Continue the text about connecting low-income urban communities to green jobs and sustainable city living, starting right after its last line.
START Provided text
Of course, I know this is a tall order, partly because there’s hardly any conversation nationally about how to make that transition at all. But it could be awfully important.

Groups like Green for All, which is working to connect urban residents with jobs in the green building economy, have part of the answer. Others who are working on urban food production and helping low-income homeowners improve the energy-efficiency of their homes are also in the ballpark. But more ambitious discussions of low-energy, sustainable urban communities, like the work of the Rhizome Collective, still tend to be pretty culturally distant from most low-income, people of color communities, even though their work (which includes things like brownfield remediation) is more relevant to those communities than much of the more wilderness-oriented environmental movement.

What would it take to bridge that gap? How do we turn our attention to the future when today needs all the attention we can give it? Your thoughts?

Miriam Axel-Lute is CEO/editor-in-chief of Shelterforce. She lives in Albany, New York, and is a proud small-city aficionado.
END Provided text
START Supplied entries
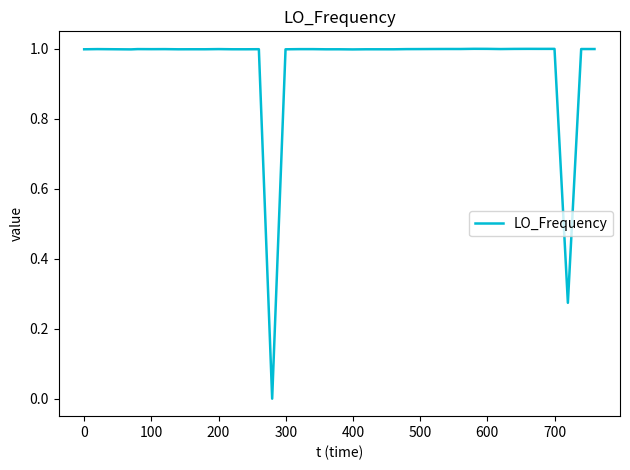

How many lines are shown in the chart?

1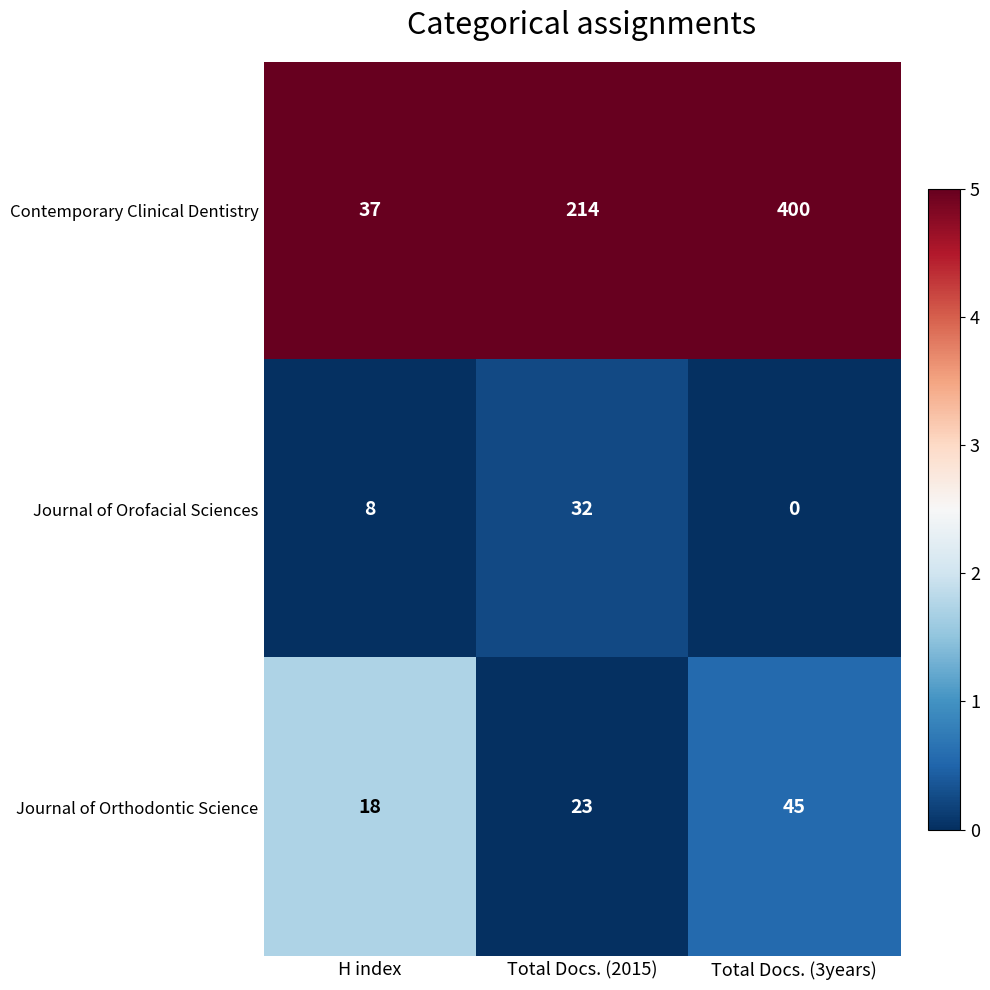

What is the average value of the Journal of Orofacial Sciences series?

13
END Supplied entries
--- Task response ---
2 COMMENTS

  1. I’ve been wondering how long it’s going to take before someone gets the idea to convert foreclosed suburban and exurban McMansions into small apartments or boarding houses a la NYC brownstones mid-20th century.

  2. As market forces dictate a move away from the “crude” mentality, including oil costs related to construction and shipping, most planning experts in the field agree that moving back to urban centers, or redeveloping smaller town centers, is the most sustainable move for the long-term. While I think Axel-Lute is trying to say the poor people will get screwed because they will be displaced by reverse White Flight, I’m not sure about the notion that people with the oil will have the power. The whole idea in this changing economy is that as new energy technologies blossom, they will be used to mitigate the effects caused by peak oil. While the advent and mainstreaming of those technologies will surely have the current oil barons suddenly donning their green collars, the leaders in these fields are some of the most progressive visionaries, stemming back to the environmental movement (when most folks didn’t care about gas consumption because it was cheap). As such, it’s a good bet that you’ll see far better planning this time around — planning that not only includes cheaper, more efficient, more sustainable resources, but inclusionary policies that won’t necessarily displace the poor, turning today’s so-called McMansions into tenements. Fusing progressive thought into policy is not the norm, of course, and we need to continue to aggressively lobby for inclusionary affordable housing, and affordable green housing as urban centers become more viable alternatives for people who are no longer solvent in today’s oil-based world.